還以為這位李修遠是來驅趕自己的,沒想到竟能如此的體諒自己精怪的處境。

“李公子放心,老兒家教甚嚴,族內弟子皆從小就讀書學習,學識聖人經要,絕不會做出惡舉,若是某日族內弟子真的犯了錯,不用李公子過問,老兒第一個將其打殺了。”太公信誓旦旦地說道。

李修遠點頭道:“有太公這話,我也就放心了,希望太公能夠遵守承諾。”

“多謝李公子寬宏大量,鬆娘,還不快快多敬李公子幾杯?”太公此刻大喜過望,立刻示意一旁的鬆娘侍酒。

鬆娘亦是不敢馬虎,端正姿態,展露女子美好的姿態,替李修遠斟酒。

李修遠說道:“太公這酒易醉人,我還是少飲為妙,免得待會兒醉酒之後失態,如此就不美了。”

他笑了笑,委婉了一旁鬆娘遞來的美酒。

“李公子便是真醉了也無妨,便讓鬆娘送李公子回去歇息便是,李公子的府邸老兒也認得,時常途徑貴府門前,不會記錯的。”太公道。

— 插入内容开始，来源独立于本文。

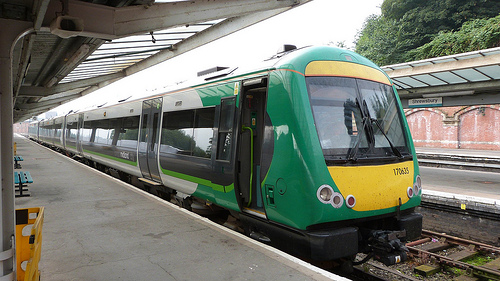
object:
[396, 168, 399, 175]
numbers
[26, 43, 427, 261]
train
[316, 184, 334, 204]
lights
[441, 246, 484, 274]
tracks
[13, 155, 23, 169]
benches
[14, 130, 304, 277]
train stop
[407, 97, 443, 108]
sign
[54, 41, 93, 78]
light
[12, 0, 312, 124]
ceiling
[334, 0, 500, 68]
trees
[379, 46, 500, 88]
roof top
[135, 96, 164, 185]
doors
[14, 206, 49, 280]
moving crates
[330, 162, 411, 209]
section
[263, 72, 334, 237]
section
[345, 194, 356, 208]
lights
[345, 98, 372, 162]
wipers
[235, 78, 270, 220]
door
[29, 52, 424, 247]
train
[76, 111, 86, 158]
doors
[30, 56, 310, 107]
top section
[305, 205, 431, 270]
front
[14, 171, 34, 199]
benches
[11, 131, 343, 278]
platform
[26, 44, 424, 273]
train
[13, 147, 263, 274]
platform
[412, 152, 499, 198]
platform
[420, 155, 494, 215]
platform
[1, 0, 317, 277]
shelter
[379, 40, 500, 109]
shelter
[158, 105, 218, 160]
train window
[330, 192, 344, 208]
headlight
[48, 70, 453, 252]
train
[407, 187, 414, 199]
headlight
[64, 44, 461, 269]
train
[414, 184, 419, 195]
headlight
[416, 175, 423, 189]
headlight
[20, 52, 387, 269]
train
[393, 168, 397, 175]
number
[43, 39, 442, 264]
train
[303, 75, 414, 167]
windshield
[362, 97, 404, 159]
wipers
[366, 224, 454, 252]
tracks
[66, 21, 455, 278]
train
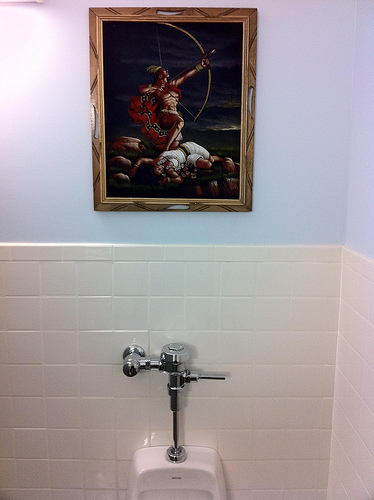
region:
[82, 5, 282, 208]
Picture above the toilet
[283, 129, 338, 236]
blue wall above tile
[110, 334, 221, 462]
metal toilet flushing mechainsm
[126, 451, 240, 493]
White porcelain urinal on wall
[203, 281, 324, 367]
White tile on wall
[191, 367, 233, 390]
Flush handle on toilet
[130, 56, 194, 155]
man with bow and arrow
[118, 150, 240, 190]
Fruit on the bottom of picture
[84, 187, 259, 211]
Brown frame of picture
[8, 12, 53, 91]
light cast on wall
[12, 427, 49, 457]
a tile on a wall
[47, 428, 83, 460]
a tile on a wall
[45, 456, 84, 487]
a tile on a wall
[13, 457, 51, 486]
a tile on a wall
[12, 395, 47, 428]
a tile on a wall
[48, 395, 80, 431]
a tile on a wall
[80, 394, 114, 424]
a tile on a wall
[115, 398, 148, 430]
a tile on a wall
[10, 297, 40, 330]
a tile on a wall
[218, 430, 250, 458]
a tile on a wall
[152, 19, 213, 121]
a bow and arrow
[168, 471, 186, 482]
writing on the urinal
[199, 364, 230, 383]
a metal flushing handle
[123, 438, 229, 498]
a white urinal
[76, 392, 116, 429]
a white wall tile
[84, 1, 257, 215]
a framed picture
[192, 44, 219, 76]
the hand of the man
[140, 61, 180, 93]
the head of the man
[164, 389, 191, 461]
a metal pipe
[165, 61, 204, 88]
the arm of the man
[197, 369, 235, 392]
handle of the urinal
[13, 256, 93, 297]
white tiles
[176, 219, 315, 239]
wall in the bathroom is blue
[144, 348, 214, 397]
chrome handles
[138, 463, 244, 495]
the urinal is porcelain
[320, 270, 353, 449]
A seam in the wall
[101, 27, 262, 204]
A picture on the wall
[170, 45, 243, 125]
A bow and arrow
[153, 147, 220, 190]
A dead woman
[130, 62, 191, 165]
A warrior holding a bow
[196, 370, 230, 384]
the flusher handle of the urinal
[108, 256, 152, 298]
a white tile on the wall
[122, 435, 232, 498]
a white porcelain urinal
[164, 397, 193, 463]
a metal pipe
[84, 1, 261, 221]
a painting on the wall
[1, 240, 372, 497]
a white tile wall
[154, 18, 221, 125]
a bow and arrow on the painting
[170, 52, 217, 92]
the arm of a man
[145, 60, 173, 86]
the head of a man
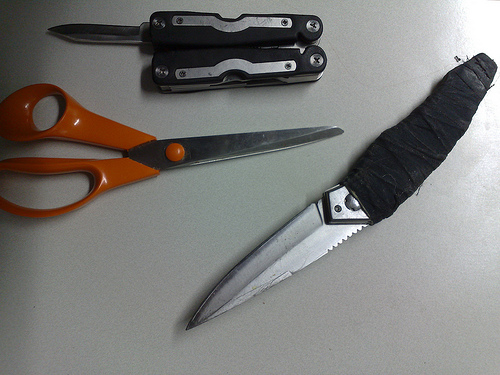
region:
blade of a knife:
[171, 182, 372, 333]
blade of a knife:
[37, 15, 150, 47]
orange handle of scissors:
[0, 146, 154, 220]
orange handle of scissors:
[0, 75, 162, 152]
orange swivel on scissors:
[165, 141, 184, 161]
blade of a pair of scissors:
[126, 120, 353, 180]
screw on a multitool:
[305, 50, 325, 66]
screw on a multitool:
[305, 16, 322, 32]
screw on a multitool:
[152, 63, 171, 80]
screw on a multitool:
[150, 14, 168, 32]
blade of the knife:
[187, 195, 342, 332]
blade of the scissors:
[226, 115, 346, 168]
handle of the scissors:
[0, 167, 112, 220]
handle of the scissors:
[14, 80, 127, 139]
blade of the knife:
[44, 5, 134, 52]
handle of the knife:
[347, 42, 467, 216]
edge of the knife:
[328, 239, 345, 254]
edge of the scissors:
[246, 140, 309, 172]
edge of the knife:
[71, 32, 105, 54]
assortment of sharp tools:
[5, 0, 478, 373]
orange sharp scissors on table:
[0, 66, 357, 241]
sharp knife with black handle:
[139, 57, 493, 343]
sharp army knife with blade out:
[37, 6, 379, 107]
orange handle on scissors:
[0, 75, 167, 245]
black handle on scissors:
[347, 48, 492, 256]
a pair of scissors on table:
[1, 58, 356, 238]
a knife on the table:
[184, 49, 489, 352]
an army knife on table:
[36, 4, 353, 79]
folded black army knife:
[137, 43, 338, 92]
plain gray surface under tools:
[5, 4, 496, 369]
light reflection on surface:
[467, 2, 497, 113]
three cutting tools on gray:
[4, 8, 493, 332]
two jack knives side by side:
[47, 10, 324, 92]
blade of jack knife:
[45, 19, 147, 42]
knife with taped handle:
[184, 54, 494, 330]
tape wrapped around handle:
[340, 54, 494, 224]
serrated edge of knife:
[326, 224, 366, 254]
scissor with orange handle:
[4, 82, 342, 221]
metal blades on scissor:
[127, 123, 346, 174]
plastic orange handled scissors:
[7, 77, 346, 221]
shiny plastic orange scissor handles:
[4, 81, 184, 226]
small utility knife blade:
[40, 13, 147, 53]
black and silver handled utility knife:
[142, 4, 329, 91]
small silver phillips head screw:
[301, 17, 322, 34]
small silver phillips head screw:
[306, 48, 326, 70]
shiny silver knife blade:
[169, 180, 370, 332]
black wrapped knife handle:
[336, 48, 498, 229]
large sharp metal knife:
[182, 49, 496, 342]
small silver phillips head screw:
[150, 60, 172, 80]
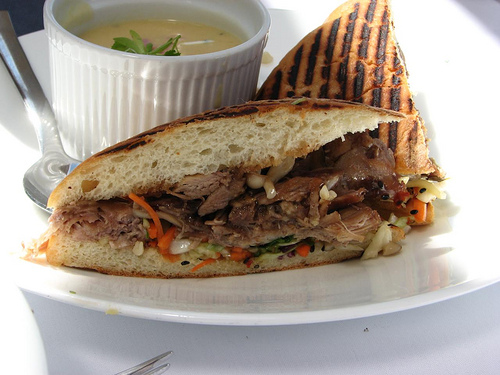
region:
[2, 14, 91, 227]
spoon on the plate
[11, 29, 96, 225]
spoon on the plate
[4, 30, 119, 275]
spoon on the plate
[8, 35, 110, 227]
spoon on the plate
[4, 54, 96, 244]
spoon on the plate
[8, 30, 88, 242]
spoon on the plate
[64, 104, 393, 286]
a slice of meat sandwich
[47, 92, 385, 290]
a slice of meat sandwich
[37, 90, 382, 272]
a slice of meat sandwich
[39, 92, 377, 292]
a slice of meat sandwich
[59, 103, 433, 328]
a slice of meat sandwich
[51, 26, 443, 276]
sandwiches on the plate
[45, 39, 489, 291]
sandwiches on the plate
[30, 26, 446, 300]
sandwiches on the plate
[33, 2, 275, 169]
this is a bowl of soup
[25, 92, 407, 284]
this is a sandwich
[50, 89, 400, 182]
this is a slice of bread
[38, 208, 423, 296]
this is a slice of bread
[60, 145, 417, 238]
beef stuffing in the sandwich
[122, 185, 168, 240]
a slice of carrot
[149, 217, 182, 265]
a slice of carrot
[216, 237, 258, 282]
a slice of carrot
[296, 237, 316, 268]
a slice of carrot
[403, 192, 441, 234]
a slice of carrot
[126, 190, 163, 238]
a piece of julienne carrot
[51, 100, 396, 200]
a toasted piece of bread on top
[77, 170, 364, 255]
cooked meat inside the sandwich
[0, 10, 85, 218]
a silver spoon on the plate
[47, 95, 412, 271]
an uneaten sandwich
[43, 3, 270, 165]
a white ramekin on the plate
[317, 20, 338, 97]
a toasted line on the sandwich bread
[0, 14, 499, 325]
the plate is white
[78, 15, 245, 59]
yellow soup inside ramekin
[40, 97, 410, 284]
Half of a sandwich with contents showing.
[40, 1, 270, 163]
A small round bowl with soup and green leaf inside.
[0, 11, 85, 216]
A silver spoon.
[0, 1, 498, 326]
A white round plate.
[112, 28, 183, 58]
Green leaf in the soup.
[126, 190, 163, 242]
Thin carrot slice going from inside the sandwich to the top bun.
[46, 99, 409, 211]
Top piece of bread of the most visible sandwich.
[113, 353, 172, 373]
Silver tines of a barely visible fork.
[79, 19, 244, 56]
Dull orange soup.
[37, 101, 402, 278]
Small half of sandwich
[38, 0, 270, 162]
Small bowl of creamy onion soup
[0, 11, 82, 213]
Long silver metal spoon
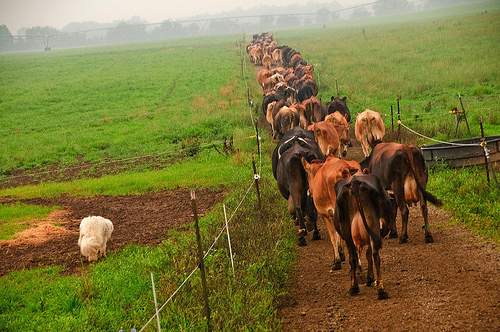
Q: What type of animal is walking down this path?
A: Cows.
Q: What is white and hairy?
A: Dog.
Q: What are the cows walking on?
A: Dirt path.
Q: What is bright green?
A: Grass.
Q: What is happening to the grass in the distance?
A: It's being watered.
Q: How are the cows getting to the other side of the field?
A: Walking in the path.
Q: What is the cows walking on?
A: A dirt road in the field.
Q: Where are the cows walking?
A: A pasture.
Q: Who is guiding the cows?
A: Cattle rancher.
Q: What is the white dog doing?
A: Sniffing the ground.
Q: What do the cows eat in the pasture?
A: Green grass.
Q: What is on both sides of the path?
A: Fences.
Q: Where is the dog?
A: Standing on the ground in a pasture.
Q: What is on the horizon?
A: Trees.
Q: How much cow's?
A: Heard's.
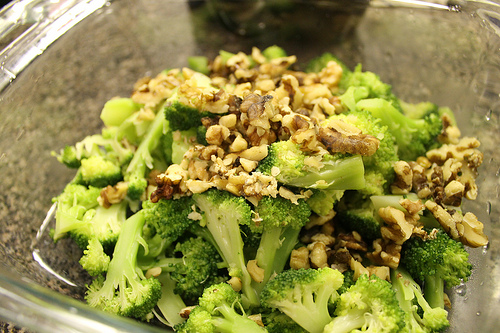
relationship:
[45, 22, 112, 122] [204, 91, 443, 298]
bowl of broccoli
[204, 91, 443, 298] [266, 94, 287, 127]
broccoli and nut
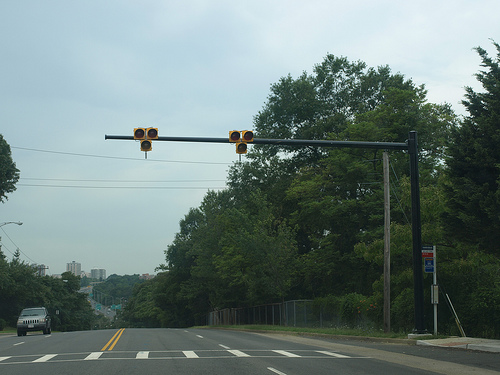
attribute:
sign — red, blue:
[418, 244, 434, 259]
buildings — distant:
[88, 265, 107, 280]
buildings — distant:
[63, 256, 83, 274]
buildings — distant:
[141, 270, 153, 280]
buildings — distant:
[34, 261, 46, 280]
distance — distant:
[12, 227, 165, 281]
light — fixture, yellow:
[134, 126, 159, 153]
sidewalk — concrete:
[418, 330, 498, 352]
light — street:
[134, 125, 160, 156]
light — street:
[224, 128, 255, 156]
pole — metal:
[102, 125, 432, 337]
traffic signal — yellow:
[229, 127, 254, 157]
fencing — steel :
[206, 300, 309, 327]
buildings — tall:
[42, 253, 107, 290]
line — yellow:
[102, 327, 126, 352]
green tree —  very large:
[228, 56, 461, 328]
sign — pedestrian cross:
[1, 346, 371, 368]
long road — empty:
[2, 287, 496, 372]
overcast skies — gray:
[2, 1, 499, 283]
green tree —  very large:
[187, 176, 297, 332]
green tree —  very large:
[442, 41, 498, 261]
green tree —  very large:
[287, 82, 434, 327]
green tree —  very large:
[152, 201, 227, 323]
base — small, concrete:
[416, 329, 451, 344]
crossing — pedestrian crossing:
[0, 345, 364, 374]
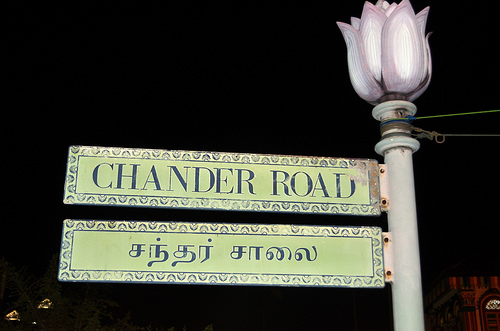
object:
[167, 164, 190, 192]
n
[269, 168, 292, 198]
r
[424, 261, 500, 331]
building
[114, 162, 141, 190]
h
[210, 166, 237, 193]
e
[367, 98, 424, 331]
metal pole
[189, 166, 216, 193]
d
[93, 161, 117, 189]
c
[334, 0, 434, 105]
top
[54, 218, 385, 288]
sign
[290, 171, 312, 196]
o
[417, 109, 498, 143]
wires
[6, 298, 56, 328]
tree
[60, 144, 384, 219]
sign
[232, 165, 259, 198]
letter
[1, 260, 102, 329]
house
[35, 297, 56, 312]
light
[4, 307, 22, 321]
light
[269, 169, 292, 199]
letter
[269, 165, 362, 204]
road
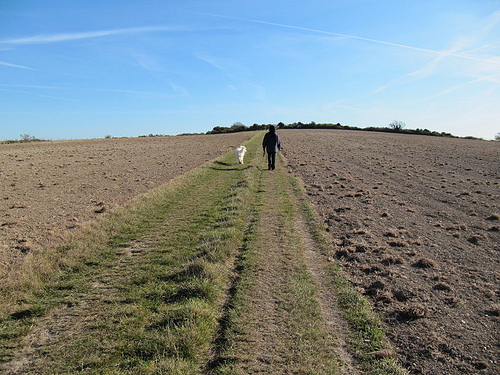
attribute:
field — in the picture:
[288, 132, 489, 369]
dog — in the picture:
[234, 140, 249, 168]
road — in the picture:
[130, 178, 332, 330]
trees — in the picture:
[204, 112, 394, 135]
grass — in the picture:
[130, 245, 216, 334]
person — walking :
[261, 122, 281, 169]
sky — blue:
[2, 4, 499, 126]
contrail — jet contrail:
[249, 20, 490, 82]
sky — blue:
[39, 16, 489, 109]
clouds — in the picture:
[411, 38, 491, 109]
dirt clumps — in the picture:
[376, 207, 468, 310]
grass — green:
[158, 173, 325, 363]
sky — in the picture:
[59, 29, 445, 141]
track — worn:
[186, 165, 358, 370]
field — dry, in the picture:
[5, 131, 497, 373]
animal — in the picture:
[233, 143, 248, 164]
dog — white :
[239, 145, 248, 166]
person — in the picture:
[261, 123, 283, 168]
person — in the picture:
[246, 123, 301, 174]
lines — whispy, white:
[183, 6, 469, 75]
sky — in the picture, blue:
[2, 0, 497, 145]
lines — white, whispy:
[374, 46, 473, 91]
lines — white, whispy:
[2, 19, 234, 44]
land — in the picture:
[9, 144, 483, 341]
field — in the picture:
[38, 127, 275, 348]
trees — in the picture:
[196, 108, 296, 143]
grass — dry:
[141, 169, 254, 373]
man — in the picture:
[258, 124, 284, 173]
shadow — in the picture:
[201, 140, 237, 176]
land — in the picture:
[189, 198, 361, 290]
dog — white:
[230, 139, 247, 172]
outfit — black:
[262, 132, 278, 162]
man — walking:
[261, 125, 283, 172]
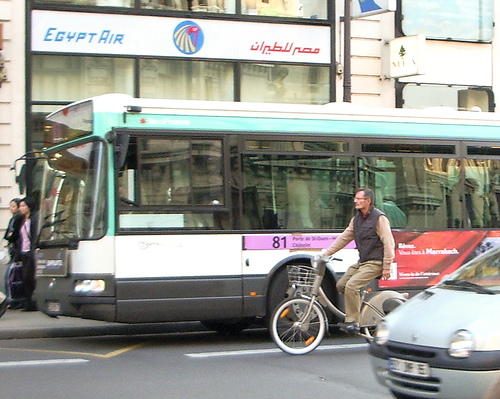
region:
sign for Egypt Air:
[22, 5, 364, 77]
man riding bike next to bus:
[263, 182, 420, 359]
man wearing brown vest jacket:
[349, 186, 395, 276]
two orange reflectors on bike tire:
[270, 286, 331, 356]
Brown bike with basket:
[261, 251, 423, 363]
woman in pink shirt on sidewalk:
[16, 194, 45, 314]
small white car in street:
[365, 240, 493, 393]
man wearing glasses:
[335, 178, 396, 239]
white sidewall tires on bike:
[271, 292, 401, 359]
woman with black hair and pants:
[16, 188, 43, 316]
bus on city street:
[29, 88, 493, 344]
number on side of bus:
[259, 221, 297, 256]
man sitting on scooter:
[267, 181, 403, 363]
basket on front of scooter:
[280, 255, 327, 297]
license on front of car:
[375, 353, 433, 382]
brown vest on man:
[344, 204, 389, 272]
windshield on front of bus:
[29, 134, 119, 255]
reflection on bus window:
[402, 149, 488, 223]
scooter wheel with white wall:
[262, 297, 333, 364]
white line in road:
[176, 337, 252, 372]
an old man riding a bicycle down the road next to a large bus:
[257, 168, 431, 357]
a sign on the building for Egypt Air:
[28, 3, 332, 73]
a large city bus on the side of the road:
[36, 96, 498, 324]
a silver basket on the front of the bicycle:
[286, 262, 323, 293]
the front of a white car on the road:
[368, 236, 499, 388]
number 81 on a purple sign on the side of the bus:
[263, 232, 293, 257]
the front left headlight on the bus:
[66, 268, 107, 296]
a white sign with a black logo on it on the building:
[387, 33, 426, 89]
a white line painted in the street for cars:
[3, 353, 93, 375]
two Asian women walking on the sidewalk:
[6, 189, 39, 305]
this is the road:
[139, 357, 336, 397]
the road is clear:
[111, 362, 281, 394]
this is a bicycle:
[271, 248, 408, 352]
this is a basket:
[282, 260, 320, 289]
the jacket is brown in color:
[356, 222, 373, 254]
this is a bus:
[41, 97, 493, 317]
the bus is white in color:
[154, 241, 210, 267]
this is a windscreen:
[41, 150, 105, 249]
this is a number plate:
[391, 357, 431, 379]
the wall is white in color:
[356, 35, 369, 96]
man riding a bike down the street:
[261, 168, 423, 357]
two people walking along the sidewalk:
[3, 196, 41, 314]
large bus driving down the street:
[30, 91, 497, 332]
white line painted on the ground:
[1, 351, 91, 371]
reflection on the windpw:
[421, 154, 499, 177]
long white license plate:
[388, 352, 433, 379]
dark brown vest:
[347, 212, 387, 262]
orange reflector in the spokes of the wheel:
[298, 333, 317, 345]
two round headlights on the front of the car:
[366, 316, 486, 361]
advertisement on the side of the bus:
[371, 226, 498, 288]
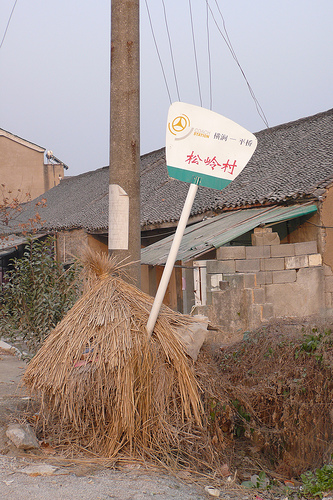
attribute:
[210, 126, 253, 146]
characters —  grey ,  sign's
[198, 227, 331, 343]
wall — bricks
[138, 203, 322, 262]
awning — green 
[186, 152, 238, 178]
characters — red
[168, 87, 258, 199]
sign — white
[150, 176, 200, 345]
pole — white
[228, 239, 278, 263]
brick — brown, gray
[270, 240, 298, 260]
brick — gray, brown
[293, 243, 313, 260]
brick — brown, gray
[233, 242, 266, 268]
brick — gray, brown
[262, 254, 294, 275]
brick — brown, gray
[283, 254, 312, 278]
brick — gray, brown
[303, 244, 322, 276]
brick — brown, gray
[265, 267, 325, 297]
brick — gray, brown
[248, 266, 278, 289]
brick — brown, gray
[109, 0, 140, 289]
post —  tall,  brown,   wooden, wooden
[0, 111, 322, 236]
roof — grey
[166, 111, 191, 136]
symbol — yellow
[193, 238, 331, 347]
wall — concrete, gray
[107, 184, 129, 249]
paper — white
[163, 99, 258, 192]
sign — gold, white, green, white, yellow, blue and red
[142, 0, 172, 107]
wire — black, electrical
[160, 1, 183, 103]
wire — black, electrical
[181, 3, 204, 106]
wire — black, electrical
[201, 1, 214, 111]
wire — black, electrical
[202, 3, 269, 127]
wire — black, electrical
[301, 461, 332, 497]
weed — green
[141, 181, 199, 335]
pole — white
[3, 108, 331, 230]
roof — grey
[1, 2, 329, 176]
sky — blue, clear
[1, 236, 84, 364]
bush — green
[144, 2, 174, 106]
wire — black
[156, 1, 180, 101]
wire — black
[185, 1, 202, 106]
wire — black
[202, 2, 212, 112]
wire — black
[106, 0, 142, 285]
pole — brown, telephone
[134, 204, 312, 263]
roof — make-shift, tin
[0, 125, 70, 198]
building — substantial, on the left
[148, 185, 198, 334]
post — white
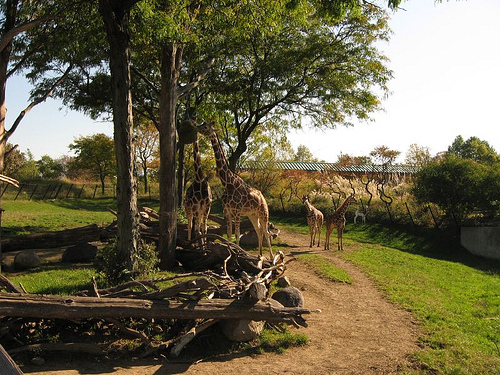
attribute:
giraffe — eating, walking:
[193, 120, 275, 258]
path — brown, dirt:
[176, 216, 413, 373]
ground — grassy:
[1, 216, 498, 375]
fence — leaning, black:
[254, 195, 460, 228]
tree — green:
[24, 4, 397, 230]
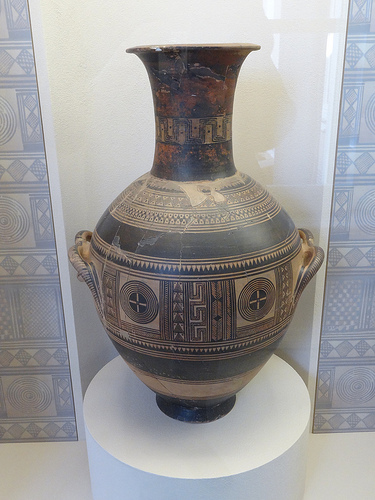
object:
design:
[155, 264, 246, 349]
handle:
[275, 227, 326, 307]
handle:
[67, 229, 95, 299]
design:
[103, 249, 165, 344]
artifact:
[67, 41, 327, 427]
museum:
[16, 27, 103, 199]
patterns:
[95, 254, 284, 346]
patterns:
[111, 265, 160, 337]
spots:
[180, 175, 225, 208]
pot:
[66, 37, 327, 426]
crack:
[98, 214, 121, 289]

一旁的鬆娘麵帶紅暈,婉聲勸道:“李公子,這是家中釀的果酒,香甜膩人,可口無比,公子不妨再品嚐幾杯,公子是貴客,奴家山野精怪沒什麽好招待的,希望公子不要嫌棄。”

明麵上是說酒,實際上這是在投懷送抱,借酒喻人。

李修遠如何不知曉太公的意思。

這一杯酒若是喝下去,隻要自己再說一聲不勝酒力,昏昏欲睡之類的話,這個鬆娘就要乖乖的攙扶自己回府而去,今夜便要做自己的人了,往後兩家又要結為親家了。

李修遠卻笑道:“鬆娘的美酒蝕骨銷魂,我今日已喝兩杯,這第三杯便再也喝不下去了。”

說完他從鬆娘的玉手上接過酒杯然後放到了幾案上。

“不過話又說回來了,太公一家老小住在別人的祖墳之中終究不是辦法,日子久了被人看見了端倪,難免會心生疑惑,懷疑太公一家人的身份,我看的盡早搬出來為妙,在郭北縣休修建座府宅,從事點營生,既能少結因果,又能安身立命,何樂而不為呢。”

李修遠忽的道。

“李公子此言甚是。”太公大喜,忍不住都要拍腿而起,此事若是成了,以後便能長居之地,再也不用東躲西藏了。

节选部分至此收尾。